# Im moving to Dubai to teach..Help!



## Mary91 (Jun 25, 2014)

Hi,
I am from Ireland and have got a job to teach in Dubai with the International School of Choueifat. I am going on my own so would really appreciate some help or advice as to what I should bring with me and what teachers usually wear while working? 
Also an insight into what the accommodation provided is like (and how many people live together). 
All help would be great, very nervous!!!ray:

Mary


----------



## Vesper007 (Mar 31, 2014)

Hi Mary!

Regarding accomodation, I can't help out as it depends on your employer. Each one is different. It's best to contact them and ask.

As for what teachers wear, Dubai is in an Islamic country so generally keeping your knees and shoulders covered is a wise choice. I went to a different school in Dubai and my teachers generally wore either trousers or a skirt (from pencil-skirt cuts to longer styles) and a blouse. Some schools can be chilly indoors so bringing a few cardigans and a blazer might not be a bad idea. You could also wear a dress but make sure it leans to the professional side rather than the party side, if that makes any sense.

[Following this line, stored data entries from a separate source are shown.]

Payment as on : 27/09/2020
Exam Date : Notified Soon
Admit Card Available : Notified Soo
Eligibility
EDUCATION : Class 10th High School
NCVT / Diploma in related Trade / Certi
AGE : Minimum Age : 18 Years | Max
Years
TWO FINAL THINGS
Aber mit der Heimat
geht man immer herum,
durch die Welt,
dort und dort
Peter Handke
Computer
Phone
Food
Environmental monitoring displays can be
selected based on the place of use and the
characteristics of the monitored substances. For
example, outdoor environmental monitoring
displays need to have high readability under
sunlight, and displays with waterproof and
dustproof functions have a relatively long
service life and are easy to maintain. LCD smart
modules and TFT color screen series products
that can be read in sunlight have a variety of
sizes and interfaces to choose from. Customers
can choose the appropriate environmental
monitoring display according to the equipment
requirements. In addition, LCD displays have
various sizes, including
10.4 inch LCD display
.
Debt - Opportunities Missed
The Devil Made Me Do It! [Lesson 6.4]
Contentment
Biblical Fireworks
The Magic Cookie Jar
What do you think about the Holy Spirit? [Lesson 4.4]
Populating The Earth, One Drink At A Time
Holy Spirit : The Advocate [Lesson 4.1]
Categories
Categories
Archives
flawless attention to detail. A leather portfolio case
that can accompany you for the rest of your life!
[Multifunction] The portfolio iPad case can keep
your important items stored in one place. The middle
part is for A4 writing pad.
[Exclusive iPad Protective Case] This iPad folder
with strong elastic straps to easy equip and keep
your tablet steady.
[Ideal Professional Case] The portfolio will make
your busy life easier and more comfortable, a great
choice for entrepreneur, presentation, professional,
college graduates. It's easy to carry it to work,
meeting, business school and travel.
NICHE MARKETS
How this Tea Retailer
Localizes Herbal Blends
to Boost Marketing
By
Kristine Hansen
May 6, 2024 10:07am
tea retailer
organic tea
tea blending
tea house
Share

Some of my teachers did that too.

As for shoes, some schools have a policy of no open-toes but some don't - I'd double check on that. But I've seen everything from high heels to plain flat black shoes so whatever you are comfortable with. I'd pack a pair or two of fancy ones though if you are the kind of person who wears those things to go out.

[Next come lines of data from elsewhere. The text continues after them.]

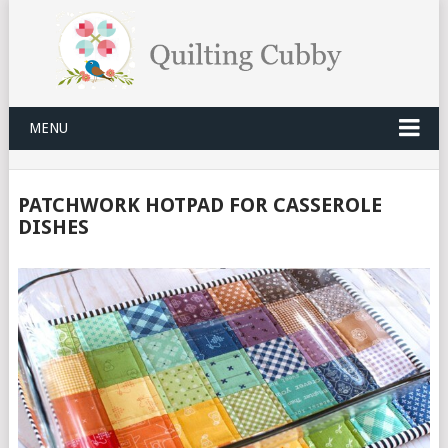
MENU
PATCHWORK HOTPAD FOR CASSEROLE
DISHES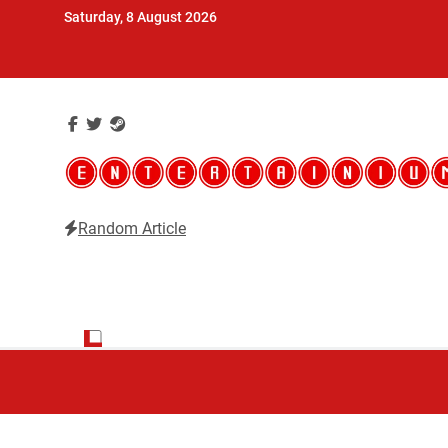
Skip
Saturday, 8 August 2026
to
content
Random Article
Entertainium
Critical opinions about the world of video games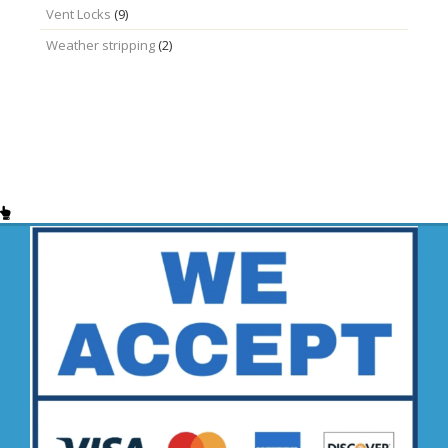
Vent Locks
(9)
Weather stripping
(2)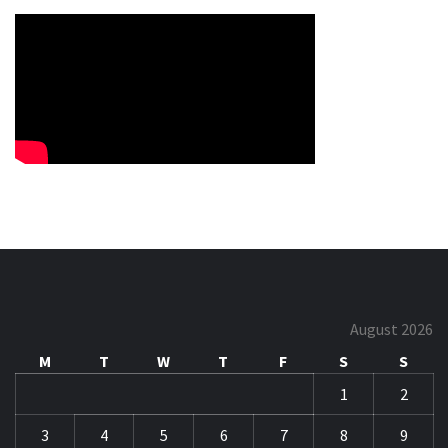
August 2026
M
T
W
T
F
S
S
1
2
3
4
5
6
7
8
9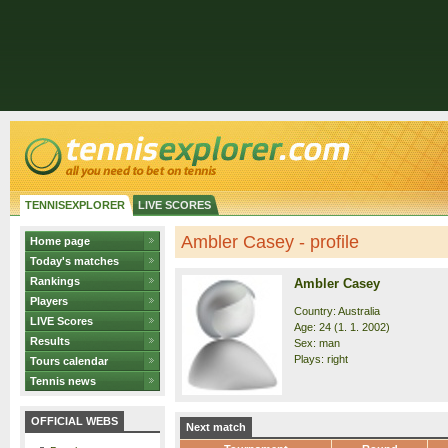
TENNISEXPLORER
LIVE SCORES
Ambler Casey - profile
Home page
Today's matches
Rankings
Ambler Casey
Players
Country: Australia
LIVE Scores
Age: 24 (1. 1. 2002)
Results
Sex: man
Plays: right
Tours calendar
Tennis news
OFFICIAL WEBS
Next match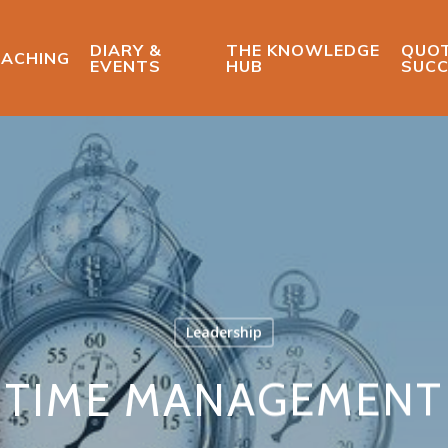
DIARY &
THE KNOWLEDGE
QUOT
ACHING
EVENTS
HUB
SUCC
Leadership
TIME MANAGEMENT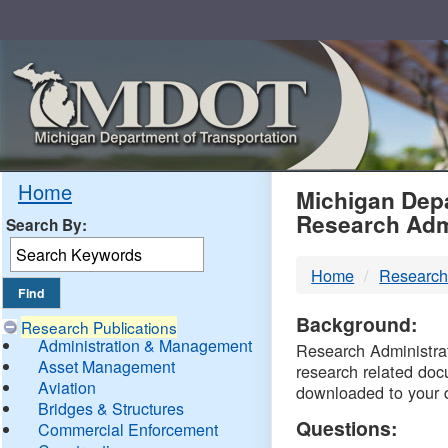
Skip
Navigation
MDO
Home
Michigan Depa
Research Adm
Search By:
-
Home
Research
DTM
Background:
Research Publications
Administration & Management
Research Administrati
Asset Management
research related doc
Aviation
downloaded to your 
Bridges & Structures
Questions:
Commercial Enforcement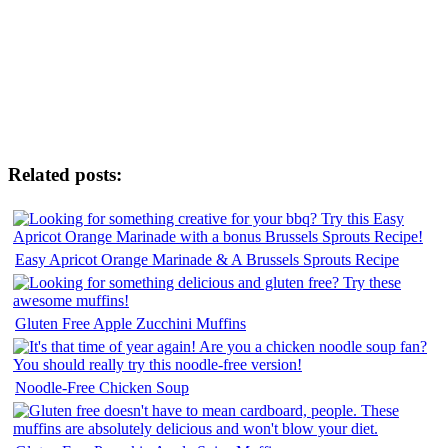
Related posts:
Easy Apricot Orange Marinade & A Brussels Sprouts Recipe
Gluten Free Apple Zucchini Muffins
Noodle-Free Chicken Soup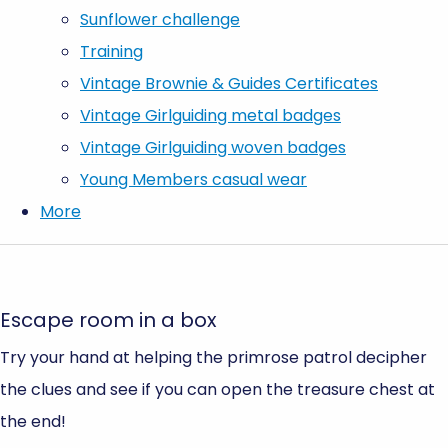
Sunflower challenge
Training
Vintage Brownie & Guides Certificates
Vintage Girlguiding metal badges
Vintage Girlguiding woven badges
Young Members casual wear
More
Escape room in a box
Try your hand at helping the primrose patrol decipher
the clues and see if you can open the treasure chest at
the end!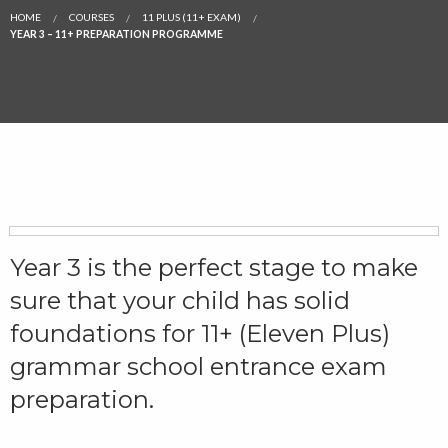
HOME
COURSES
11 PLUS (11+ EXAM)
YEAR 3 – 11+ PREPARATION PROGRAMME
Year 3 is the perfect stage to make
sure that your child has solid
foundations for 11+ (Eleven Plus)
grammar school entrance exam
preparation.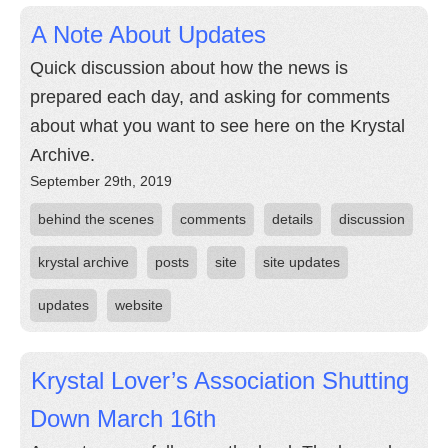
A Note About Updates
Quick discussion about how the news is
prepared each day, and asking for comments
about what you want to see here on the Krystal
Archive.
September 29th, 2019
behind the scenes
comments
details
discussion
krystal archive
posts
site
site updates
updates
website
Krystal Lover’s Association Shutting
Down March 16th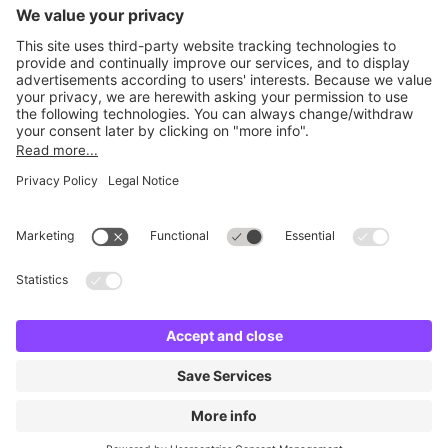
Britannia Parking
Parking Control
Parking With Us
Cookie Information
© Britannia Parking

Due to the warm weather in Dubai I'd suggest loose flowing fabrics, do bring a bathing suit or two for sure, and bring some digital pictures from home you can print here and put into frames gotten from a store here. I think that always helps with living abroad.


----------



## littlemissheartsDXB (Jun 19, 2014)

Hi Mary, 

I wrote a bit of advise called '10 things you can being doing now for new expat teachers arriving in august' I.e Little things before you arrive, which covered some stuff about shipping boxes etc and other bits if this is any use.


----------



## Mary91 (Jun 25, 2014)

*Anybody from Sabis?*

Thank you both so much for your replies, they are a great help.  

If anybody knows anything about working with Sabis and the accomodation they provide and training would be brilliant. Wondering will I be sharing with someone and if I should be doing research for the training when I get there... heard I might have to sit an exam when i get there but the school hasn't mentioned this!


----------



## Whatdoesthisdo (Jan 22, 2016)

Mary91 said:


> Thank you both so much for your replies, they are a great help.
> 
> If anybody knows anything about working with Sabis and the accomodation they provide and training would be brilliant. Wondering will I be sharing with someone and if I should be doing research for the training when I get there... heard I might have to sit an exam when i get there but the school hasn't mentioned this!

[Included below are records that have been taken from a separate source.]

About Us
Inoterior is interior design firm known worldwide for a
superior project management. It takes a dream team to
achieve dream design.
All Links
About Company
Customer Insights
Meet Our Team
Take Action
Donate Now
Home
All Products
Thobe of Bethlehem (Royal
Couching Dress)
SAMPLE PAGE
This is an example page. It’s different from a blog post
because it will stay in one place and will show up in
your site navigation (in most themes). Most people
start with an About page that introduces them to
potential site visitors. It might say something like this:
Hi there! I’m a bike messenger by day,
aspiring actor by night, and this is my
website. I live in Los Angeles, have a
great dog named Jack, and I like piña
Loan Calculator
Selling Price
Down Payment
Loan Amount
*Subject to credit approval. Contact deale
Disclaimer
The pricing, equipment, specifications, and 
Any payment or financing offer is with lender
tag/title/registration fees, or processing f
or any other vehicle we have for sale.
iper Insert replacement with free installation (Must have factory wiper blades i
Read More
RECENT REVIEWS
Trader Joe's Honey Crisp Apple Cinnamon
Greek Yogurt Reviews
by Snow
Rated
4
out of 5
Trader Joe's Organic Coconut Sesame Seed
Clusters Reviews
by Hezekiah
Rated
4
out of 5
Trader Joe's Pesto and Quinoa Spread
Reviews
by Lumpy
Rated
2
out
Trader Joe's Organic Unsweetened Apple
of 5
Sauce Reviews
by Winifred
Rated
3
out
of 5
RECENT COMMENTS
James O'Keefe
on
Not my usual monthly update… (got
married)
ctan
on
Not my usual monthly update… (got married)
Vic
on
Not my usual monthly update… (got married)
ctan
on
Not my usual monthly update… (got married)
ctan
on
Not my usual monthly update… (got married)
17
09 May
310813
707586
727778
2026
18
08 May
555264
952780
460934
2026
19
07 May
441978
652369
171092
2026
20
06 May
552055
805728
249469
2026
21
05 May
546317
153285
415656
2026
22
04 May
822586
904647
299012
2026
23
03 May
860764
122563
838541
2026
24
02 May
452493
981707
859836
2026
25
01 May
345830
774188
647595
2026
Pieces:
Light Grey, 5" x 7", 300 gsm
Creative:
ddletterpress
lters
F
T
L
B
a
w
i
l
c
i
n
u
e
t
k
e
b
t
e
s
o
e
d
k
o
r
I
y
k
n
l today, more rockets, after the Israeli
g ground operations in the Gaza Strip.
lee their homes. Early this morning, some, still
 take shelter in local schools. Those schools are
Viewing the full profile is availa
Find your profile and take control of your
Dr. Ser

Hey, did you move down and settle in with SABIS?

I'm currently applying, and also looking to get some info about everything haha, if you don't mind.

-For new teachers, is the contract standardised? in terms of pay, hours, etc
-How did you find the accommodation? was it decent?
-How is day to day things, and the atmosphere whilst working in the school?

I'm a new teacher and considering starting off with SABIS for the experience.

Hope you can help!
Thanks


----------